In this context, we have studied the dispersal strategies of a neotropical phoretic flower mite, that uses a number of different animal vectors – bats, beetles and bees – in order to hitch-hike from one host plant to the next. These mites (Spadiseius calyptrogynae) are specialized to their host plant, an understorey palm (Calyptrogyne ghiesbreghtiana), while the flower visitors and potential dispersal vectors are generalists.
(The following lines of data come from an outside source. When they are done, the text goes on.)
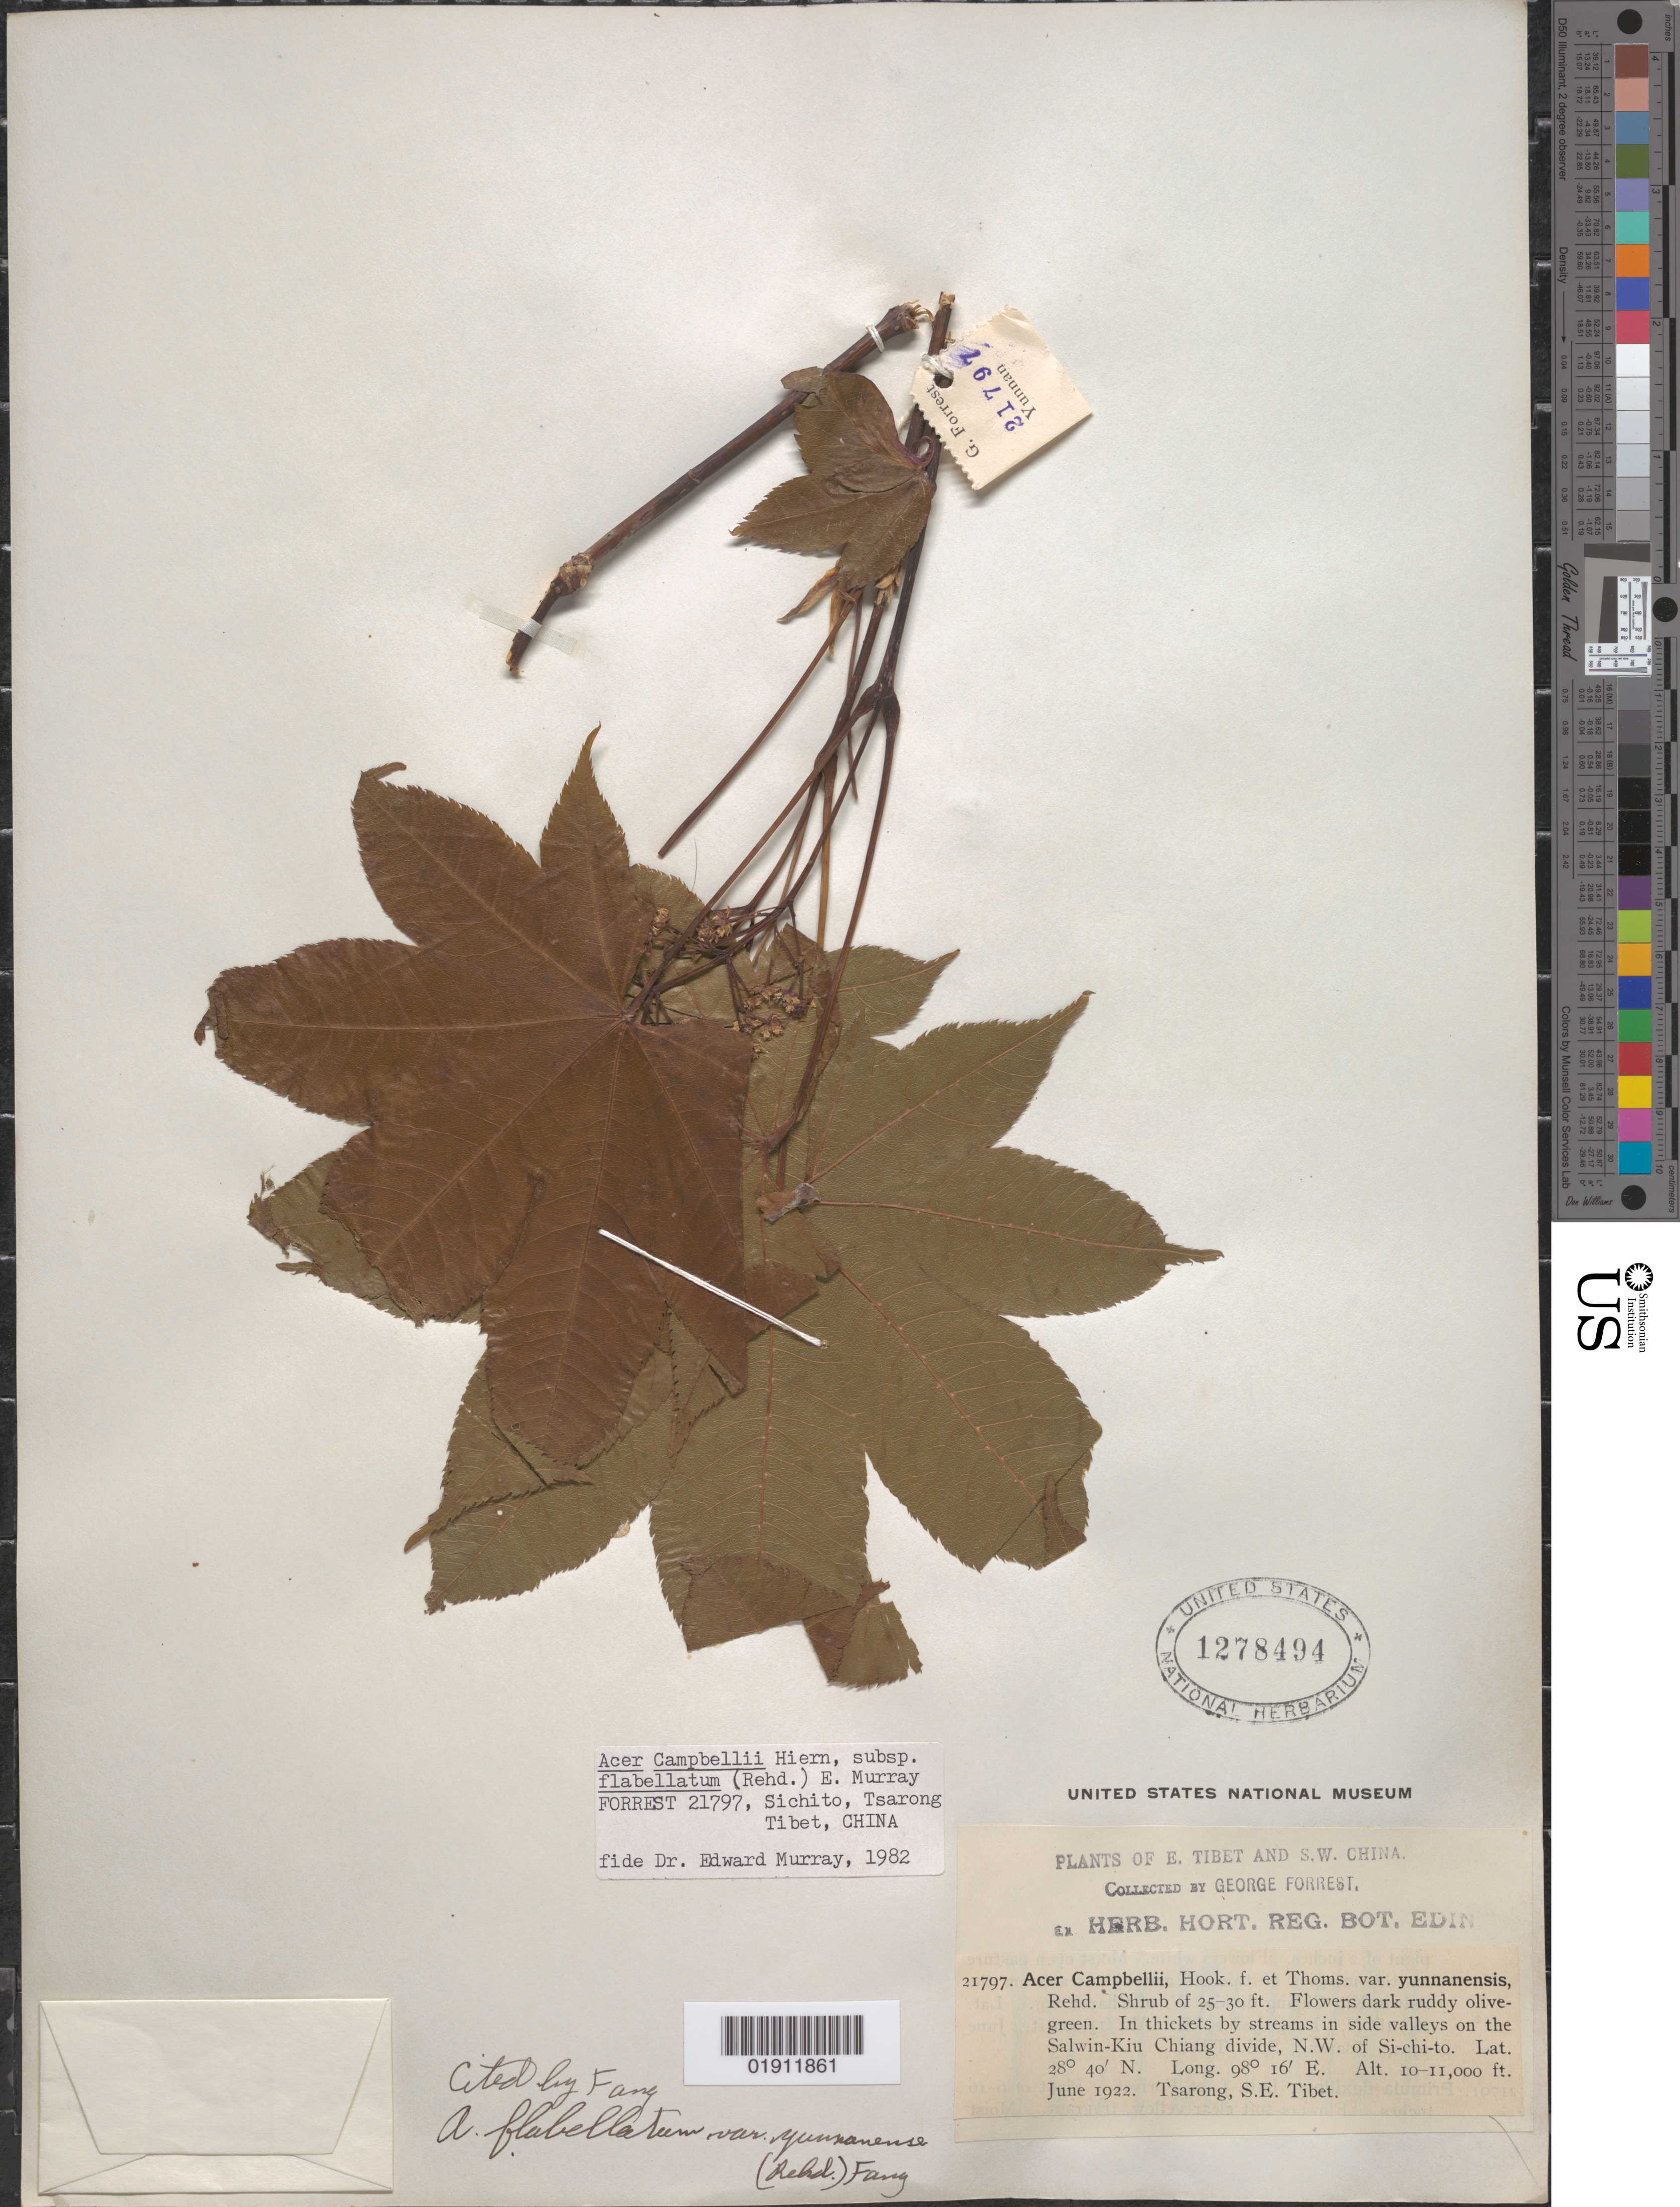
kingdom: Plantae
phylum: Tracheophyta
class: Magnoliopsida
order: Sapindales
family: Sapindaceae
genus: Acer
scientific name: Acer campbellii subsp. flabellatum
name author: (Rehder) A.E. Murray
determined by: Murray, Edward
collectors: G. Forrest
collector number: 21797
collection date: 1922-06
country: China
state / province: Xizang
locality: Tsarong, SE Tibet. Salwin-Kiu Chiang divide, NW of Si-chi-to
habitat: In thickets by streams in side valleys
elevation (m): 3048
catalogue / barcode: US 1278494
Using a dual approach that combines field observations with experiments and individual-based modelling we find that our study species shows a highly developed capacity to discriminate between potential dispersal vectors based on chemical cues. These mites choose their dispersal vectors in order to optimize their dispersal kernel, i.e. the distribution of dispersal distances. The evolutionarily stable dispersal kernel is a mixed kernel resulting from short distance dispersal with bees (Trigona fulviventris) and rare long distance dispersal events with beetles (Chasmodia collaris). This results in a fat-tailed distribution of dispersal distances and additionally guarantees directed dispersal towards especially suitable habitat, as the short distance dispersers prefer young over old flowers.
Besides being an example of information use for making dispersal decisions, we show how passive dispersers may realize directed and long distance dispersal. Furthermore, our study highlights the benefits of combining field work and individual-based modelling or theoretical approaches in general.